◆ **EXERCISES TO COMPLETE**
1. In the Gritti Palace article, how long was the hotel closed for refurbishment before it reopened?
2. Translate this sentence from the Gritti Palace article into Spanish: "To commemorate these writers, the newly reopened Gritti Palace has named a suite after each."
3. Duplicate the passage of the Gritti Palace article starting at "Outside my window" and ending at "in the nineteenth.".

◆ **EXTRACTED TEXT**
......

Gritti Venice: Hemingway’s Window
Not only can I look down from Hemingway’s window, I can also sit in his chair."
Adrian Mourby in the newly unveiled Hemingway Suite at the Gritti Palace which reopened last month after an 18 month refurbishment.
Outside my window the men who punt the black traghetti back and forth joke while waiting for customers. The traghetto has crossed at this point for centuries. There are only a few places on the great serpentine coil of Venice’s Grand Canal that are still served by them, but when Hemingway, Somerset Maugham or John Ruskin wanted to get across the Grand Canal, these eminent men of English letters could just walk outside the Gritti Palace and step on board. It’s one of the many advantages of this sixteenth century brick palazzo that became a hotel in the nineteenth.
To commemorate these writers, the newly reopened Gritti Palace has named a suite after each.
Not only can I look down from Hemingway’s window, I can also sit in his chair. When the Gritti closed eighteen months ago for refurbishment, every item of furniture, every picture and Murano glass chandelier was labelled and stored, which is why I know that Papa Hemingway sat in this unremarkable low green chair. By the time Hem was staying at the Gritti he had grown corpulent, sitting here his belly would have rested low on his thighs. As I take his place, I can’t help wondering what he would have made of the new Gritti and the suite that bears his name. No doubt he would have found it all a bit over-decorated, and more to the taste of “Miss Mary”, his hard-faced fourth wife who is pictured on the wall opposite. She and Papa are standing on the terrace of the Gritti during one of her visits, circa 1949.
There is only one Gritti Palace, and there is only one true Hemingway's Suite.
Of course, as an avid Hemingway fan, I’m aware that when that black and white photo was taken Hem (left with Mary) was infuriating Miss Mary with a new infatuation. Ernest Hemingway was 50 and had recently fallen for a young Venetian artist, Countess Adriana Ivancich. She was only 19 and quite unaware of the strength of his feelings. Frustrated, Hemingway poured his passion into the worst book he ever wrote, Across the River and into the Trees. The story is a thinly veiled fantasy in which an old American colonel, marked for death, is having a barely unconsummated affair with Renata, a young Venetian aristocrat. Hem wrote the book fuelled by crates of Valpolicella which he would buy from Harry’s bar round the corner. I feel rather sorry for the author, physically old before his time, staggering back to the Gritti at night or waking as light played on the surface of the Grand Canal, and taking a bottle of Valpolicella and the Herald Tribune to the lavatory with him, as Colonel Cantwell does.

......

◆ **DATA PROVIDED**
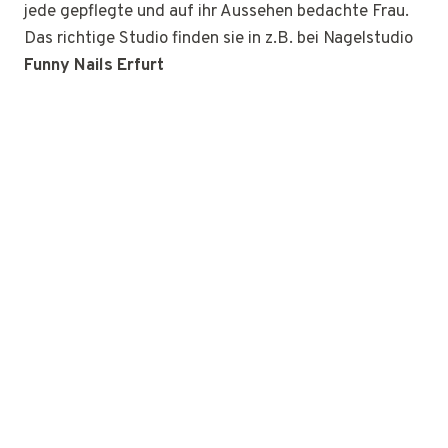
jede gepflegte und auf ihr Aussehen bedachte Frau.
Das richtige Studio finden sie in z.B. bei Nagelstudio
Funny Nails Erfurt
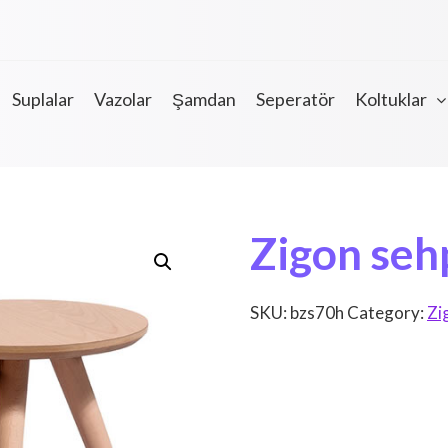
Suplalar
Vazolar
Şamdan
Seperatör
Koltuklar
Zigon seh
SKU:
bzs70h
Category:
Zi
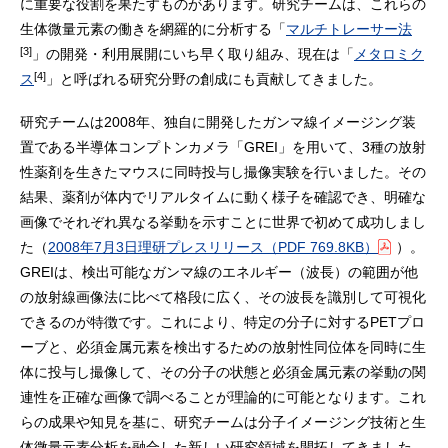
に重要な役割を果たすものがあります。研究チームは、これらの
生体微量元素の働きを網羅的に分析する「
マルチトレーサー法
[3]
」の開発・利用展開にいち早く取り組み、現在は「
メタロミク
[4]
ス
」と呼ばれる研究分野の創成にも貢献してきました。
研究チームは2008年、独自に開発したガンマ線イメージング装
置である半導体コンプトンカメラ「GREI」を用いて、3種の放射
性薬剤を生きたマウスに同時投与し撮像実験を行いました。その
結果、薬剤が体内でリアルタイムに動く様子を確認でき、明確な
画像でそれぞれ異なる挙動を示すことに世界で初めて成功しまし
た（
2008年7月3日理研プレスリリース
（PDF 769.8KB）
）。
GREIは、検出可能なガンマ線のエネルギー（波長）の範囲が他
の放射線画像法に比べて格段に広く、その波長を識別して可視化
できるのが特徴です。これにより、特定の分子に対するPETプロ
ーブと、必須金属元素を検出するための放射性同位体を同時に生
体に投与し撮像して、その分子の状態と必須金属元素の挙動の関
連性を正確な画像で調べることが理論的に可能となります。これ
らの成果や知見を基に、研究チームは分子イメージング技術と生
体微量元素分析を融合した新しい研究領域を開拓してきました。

......

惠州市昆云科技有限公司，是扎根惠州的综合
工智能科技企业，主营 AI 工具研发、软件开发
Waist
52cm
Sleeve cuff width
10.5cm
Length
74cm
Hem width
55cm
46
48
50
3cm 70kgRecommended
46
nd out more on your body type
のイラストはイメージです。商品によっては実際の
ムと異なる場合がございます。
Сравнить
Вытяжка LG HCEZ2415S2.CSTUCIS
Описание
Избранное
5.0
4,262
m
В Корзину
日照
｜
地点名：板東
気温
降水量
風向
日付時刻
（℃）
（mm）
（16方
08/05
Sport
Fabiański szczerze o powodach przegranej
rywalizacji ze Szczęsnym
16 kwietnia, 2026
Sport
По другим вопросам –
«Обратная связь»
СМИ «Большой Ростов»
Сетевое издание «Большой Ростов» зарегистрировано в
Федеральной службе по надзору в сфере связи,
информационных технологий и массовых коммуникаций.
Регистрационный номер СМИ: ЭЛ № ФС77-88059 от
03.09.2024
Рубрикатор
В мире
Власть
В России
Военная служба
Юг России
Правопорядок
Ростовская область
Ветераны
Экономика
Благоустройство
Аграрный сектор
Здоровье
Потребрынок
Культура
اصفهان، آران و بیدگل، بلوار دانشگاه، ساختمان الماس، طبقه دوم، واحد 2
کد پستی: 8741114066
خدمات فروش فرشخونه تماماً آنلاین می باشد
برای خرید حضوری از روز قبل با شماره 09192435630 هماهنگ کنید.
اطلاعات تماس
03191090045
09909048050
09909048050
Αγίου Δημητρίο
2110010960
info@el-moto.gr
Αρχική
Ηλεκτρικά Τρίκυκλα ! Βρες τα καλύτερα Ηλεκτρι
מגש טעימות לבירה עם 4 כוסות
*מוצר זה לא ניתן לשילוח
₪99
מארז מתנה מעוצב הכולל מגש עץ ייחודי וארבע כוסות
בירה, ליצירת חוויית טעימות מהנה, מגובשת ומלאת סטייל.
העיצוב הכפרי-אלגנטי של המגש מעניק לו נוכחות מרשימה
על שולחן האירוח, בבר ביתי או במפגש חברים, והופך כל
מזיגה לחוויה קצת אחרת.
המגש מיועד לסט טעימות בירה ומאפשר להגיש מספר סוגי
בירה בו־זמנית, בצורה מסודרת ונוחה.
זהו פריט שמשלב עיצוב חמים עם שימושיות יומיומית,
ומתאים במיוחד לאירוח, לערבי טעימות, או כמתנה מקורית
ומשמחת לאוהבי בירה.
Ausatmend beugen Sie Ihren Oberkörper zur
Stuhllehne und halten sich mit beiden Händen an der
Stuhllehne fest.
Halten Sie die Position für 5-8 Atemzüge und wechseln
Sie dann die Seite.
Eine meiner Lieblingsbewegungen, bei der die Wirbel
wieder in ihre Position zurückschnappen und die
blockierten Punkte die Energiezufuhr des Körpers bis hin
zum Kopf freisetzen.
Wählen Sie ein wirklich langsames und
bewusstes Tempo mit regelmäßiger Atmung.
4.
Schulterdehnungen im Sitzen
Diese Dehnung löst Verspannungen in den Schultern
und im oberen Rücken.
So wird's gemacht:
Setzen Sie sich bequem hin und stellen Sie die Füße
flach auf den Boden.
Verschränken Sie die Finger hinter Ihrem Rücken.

......

◆ **RESPONSES FOR EACH TASK**
1. 18 months.

2. Para conmemorar a estos escritores, el recién reabierto Gritti Palace ha dado a una suite el nombre de cada uno de ellos.

3.
Outside my window the men who punt the black traghetti back and forth joke while waiting for customers. The traghetto has crossed at this point for centuries. There are only a few places on the great serpentine coil of Venice’s Grand Canal that are still served by them, but when Hemingway, Somerset Maugham or John Ruskin wanted to get across the Grand Canal, these eminent men of English letters could just walk outside the Gritti Palace and step on board. It’s one of the many advantages of this sixteenth century brick palazzo that became a hotel in the nineteenth.